◆ **Task directions**: Could you reproduce, word for word, the lines starting with the one containing "Document page, 2001x1125 pixels." and going on through the one containing "1035, 721, 1110]", and nothing else?

--- Start ---

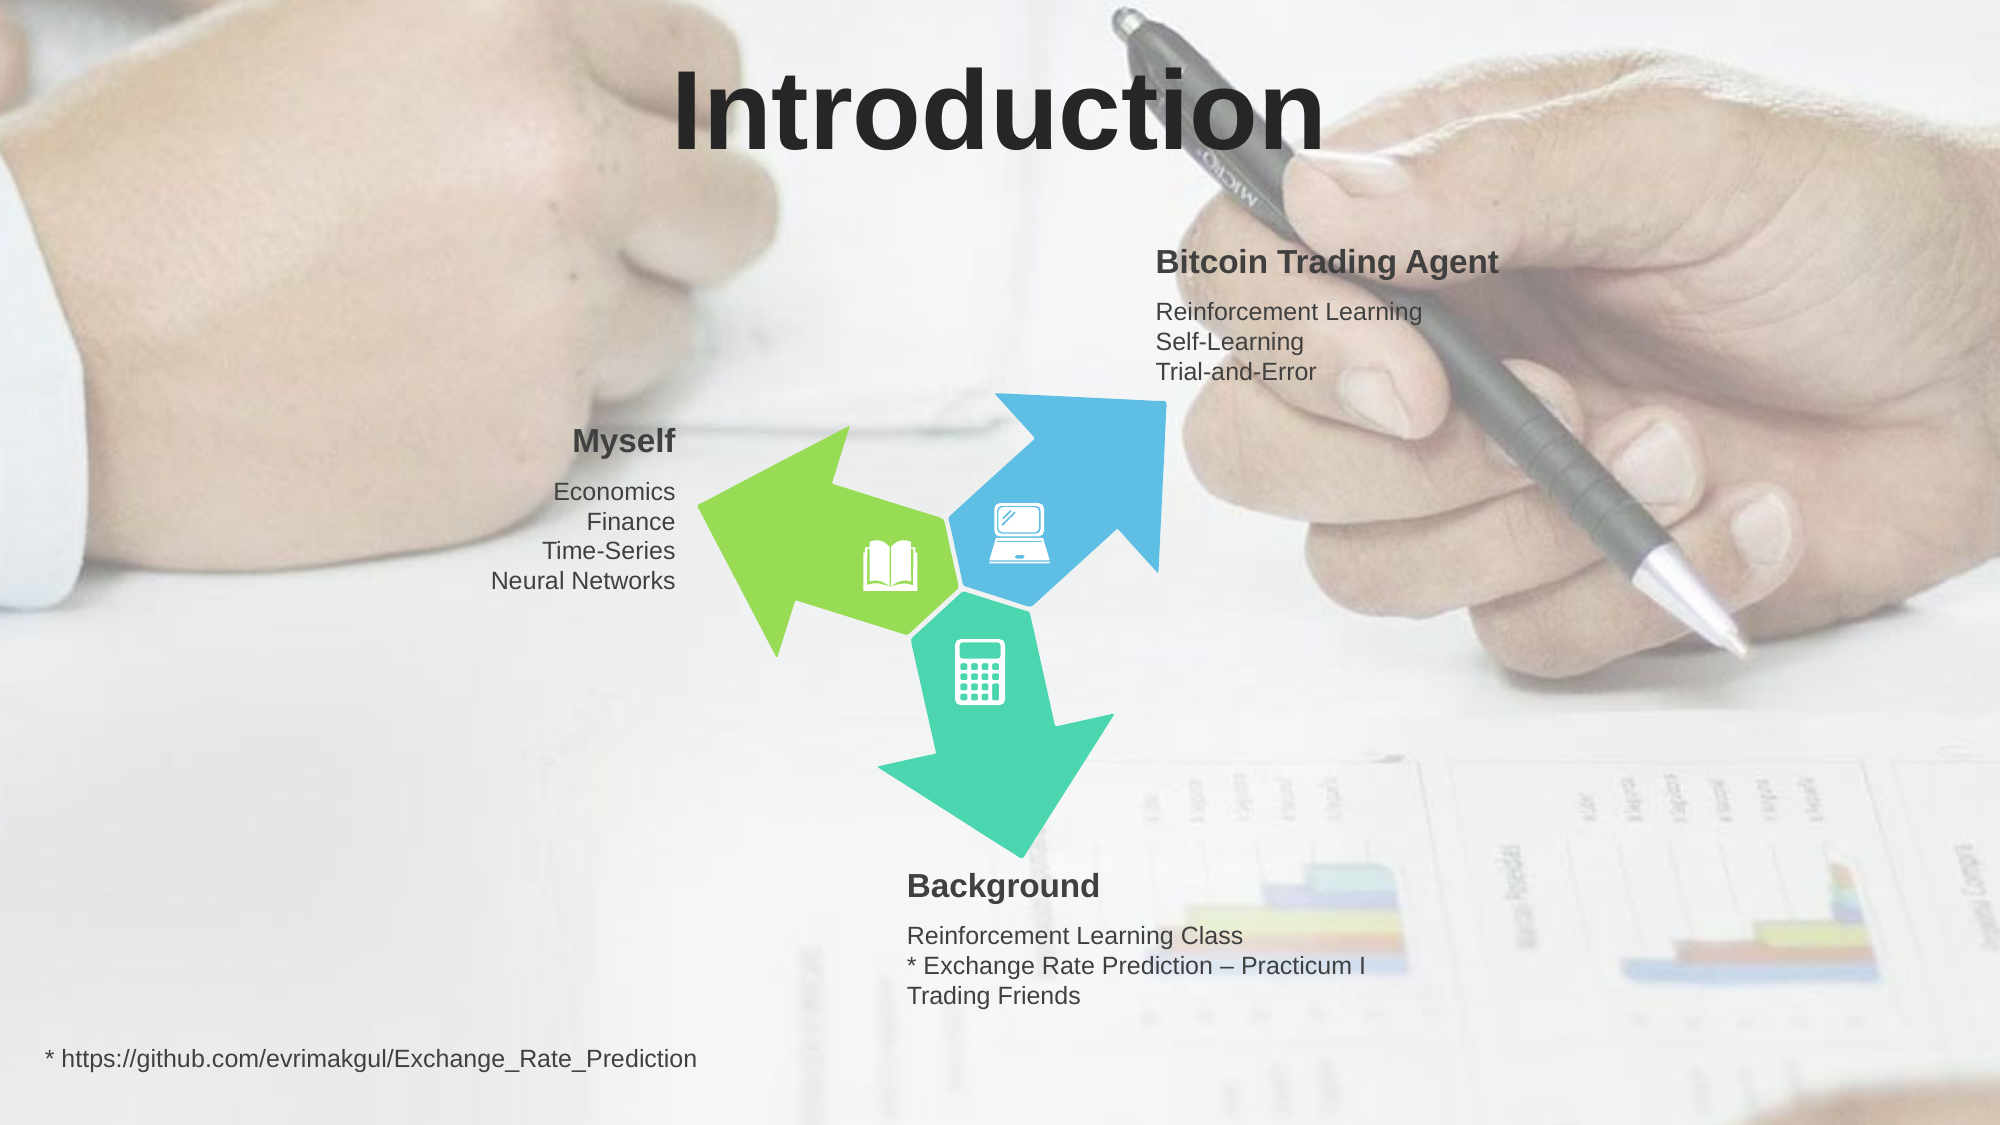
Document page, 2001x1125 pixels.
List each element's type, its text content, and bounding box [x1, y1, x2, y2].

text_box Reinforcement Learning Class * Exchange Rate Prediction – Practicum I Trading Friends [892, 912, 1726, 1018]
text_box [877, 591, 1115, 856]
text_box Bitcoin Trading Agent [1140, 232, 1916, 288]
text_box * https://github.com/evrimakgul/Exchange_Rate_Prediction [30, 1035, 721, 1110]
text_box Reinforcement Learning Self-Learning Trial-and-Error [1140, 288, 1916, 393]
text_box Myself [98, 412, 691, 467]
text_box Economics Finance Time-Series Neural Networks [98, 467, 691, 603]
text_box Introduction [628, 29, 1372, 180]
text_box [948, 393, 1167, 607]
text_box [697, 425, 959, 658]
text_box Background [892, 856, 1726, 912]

--- End ---
--- Start ---

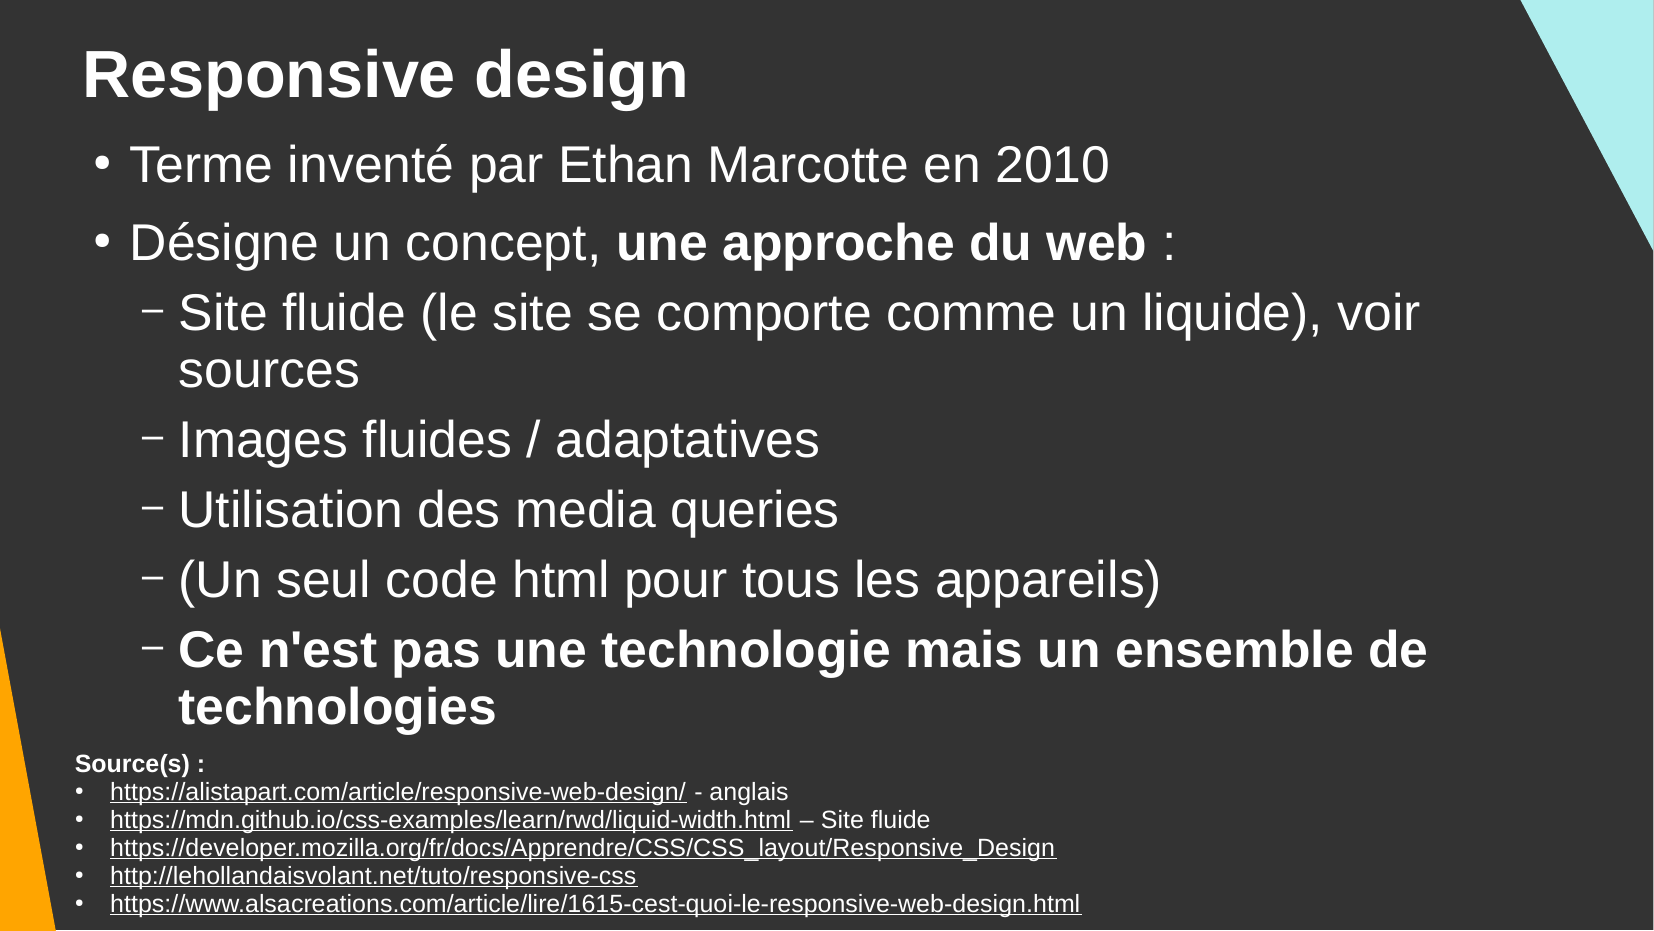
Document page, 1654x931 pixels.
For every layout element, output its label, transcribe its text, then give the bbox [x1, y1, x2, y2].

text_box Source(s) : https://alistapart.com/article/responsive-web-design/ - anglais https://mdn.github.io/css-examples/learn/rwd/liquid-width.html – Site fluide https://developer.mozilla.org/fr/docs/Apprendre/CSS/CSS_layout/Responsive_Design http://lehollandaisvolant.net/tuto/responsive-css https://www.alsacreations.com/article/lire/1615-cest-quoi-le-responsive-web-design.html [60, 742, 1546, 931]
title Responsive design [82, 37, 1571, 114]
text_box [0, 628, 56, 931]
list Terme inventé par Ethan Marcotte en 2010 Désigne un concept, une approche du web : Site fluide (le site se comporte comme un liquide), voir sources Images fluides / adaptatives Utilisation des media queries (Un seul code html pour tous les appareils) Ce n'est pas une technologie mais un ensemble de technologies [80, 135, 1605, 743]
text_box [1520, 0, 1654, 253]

--- End ---

◆ **Problem solution**:
Document page, 2001x1125 pixels.
List each element's type, its text content, and bounding box [x1, y1, x2, y2].

text_box Reinforcement Learning Class * Exchange Rate Prediction – Practicum I Trading Friends [892, 912, 1726, 1018]
text_box [877, 591, 1115, 856]
text_box Bitcoin Trading Agent [1140, 232, 1916, 288]
text_box * https://github.com/evrimakgul/Exchange_Rate_Prediction [30, 1035, 721, 1110]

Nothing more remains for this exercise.